Entre os múltiplos exemplos públicos está o da manequim parisiense Warda Anwar, que a 2 Novembro, com o pseudónimo Haneia Nakei, publicou na sua conta Instagram um vídeo em que a mesma ironizava o inqualificável assassinato de um bebe israelita que terroristas do Hamas queimaram vivo num forno numa residência de um Kibbutz em Israel, atacado a 7 de Outubro.
No seu vídeo Warda Anwar diz ironicamente e sorrindo: “Interrogo-me se eles deitaram sal e pimenta, ou então tomilho (…) Qual foi o acompanhamento (…) Como é que fizeram o refogado?”. A publicação abjecta de Warda Anwar mereceu a atenção do ministro do Interior francês Gérald Darmanin que anunciou que a manequim parisiense será alvo de um processo por apologia ao terrorismo.
Uma das mais vivas e dinâmicas comunidades judaicas do mundo é hoje forçada a mergulhar numa funesta discrição e medos devido ao ressurgimento de ódios medievais em pleno século XXI, assistindo impotente a um fenómeno sem precedentes desde o período negro da ocupação nazi de França e do colaboracionismo francês na descriminação e deportação dos seus concidadãos.

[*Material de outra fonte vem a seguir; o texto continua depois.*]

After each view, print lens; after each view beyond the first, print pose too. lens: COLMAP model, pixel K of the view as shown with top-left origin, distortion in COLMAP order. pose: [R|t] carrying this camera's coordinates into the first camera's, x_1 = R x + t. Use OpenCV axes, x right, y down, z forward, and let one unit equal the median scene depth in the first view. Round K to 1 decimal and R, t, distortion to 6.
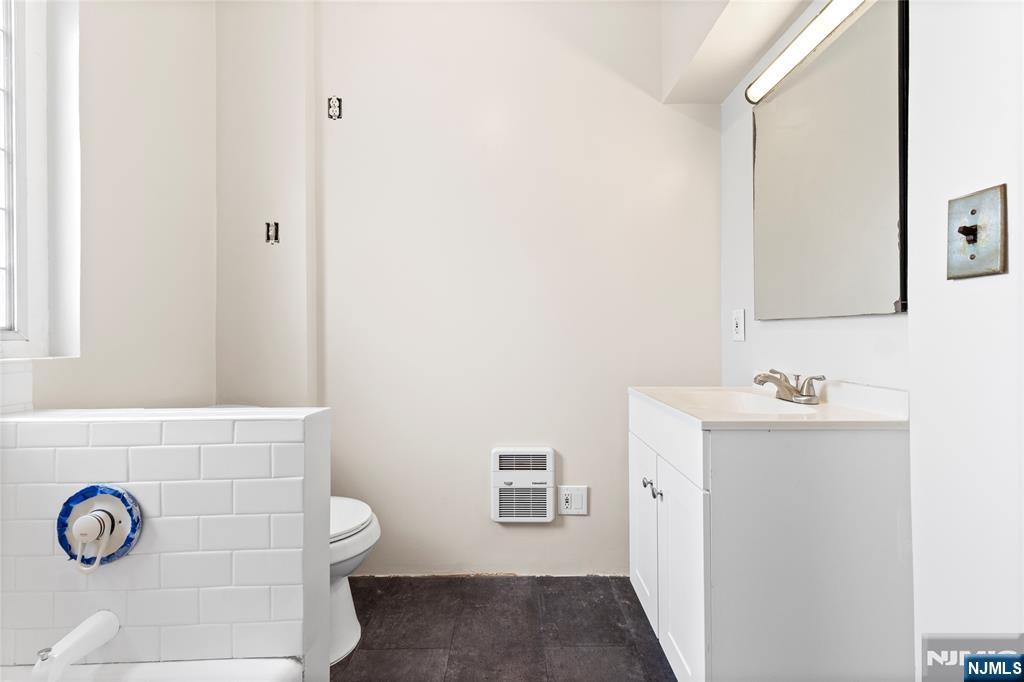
lens RADIAL K [[434.0, 0, 514.0], [0, 434.0, 335.0], [0, 0, 1]] dist [0.005277, -0.000310]
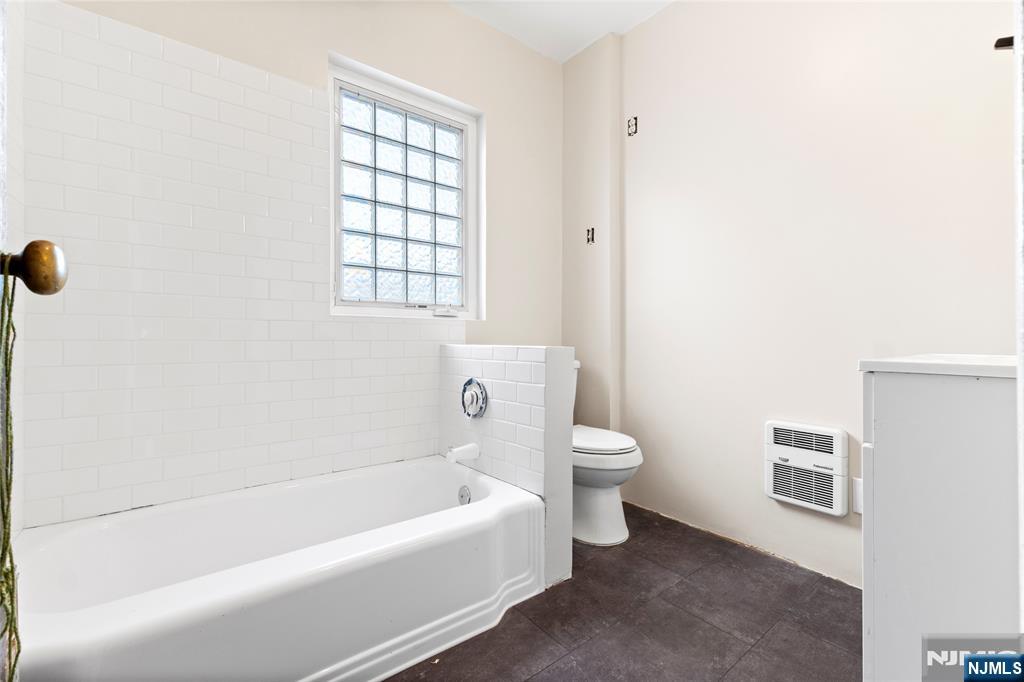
lens RADIAL K [[434.0, 0, 511.0], [0, 434.0, 341.2], [0, 0, 1]] dist [0.005277, -0.000310]
pose [[0.608417, 0.008840, -0.793568, 0.407413], [-0.004522, 0.999960, 0.007672, 0.092537], [0.793605, -0.001079, 0.608433, -0.033984]]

“Interdito aos judeus e aos cães”, estava patente à entrada dos jardins públicos da Cidade da Luzes, Paris, durante a ocupação nazi. Inscrições que reaparecem descomplexadamente em 2023, em toda a França.
Dados do Centro Simon Wiesenthal de Paris apontam que os franceses de religião judaica constituem uma comunidade de aproximadamente 446 mil pessoas, representando cerca 0,67% da população de França. No entanto, mais de 41% dos actos racistas cometidos em França visam a comunidade judaica.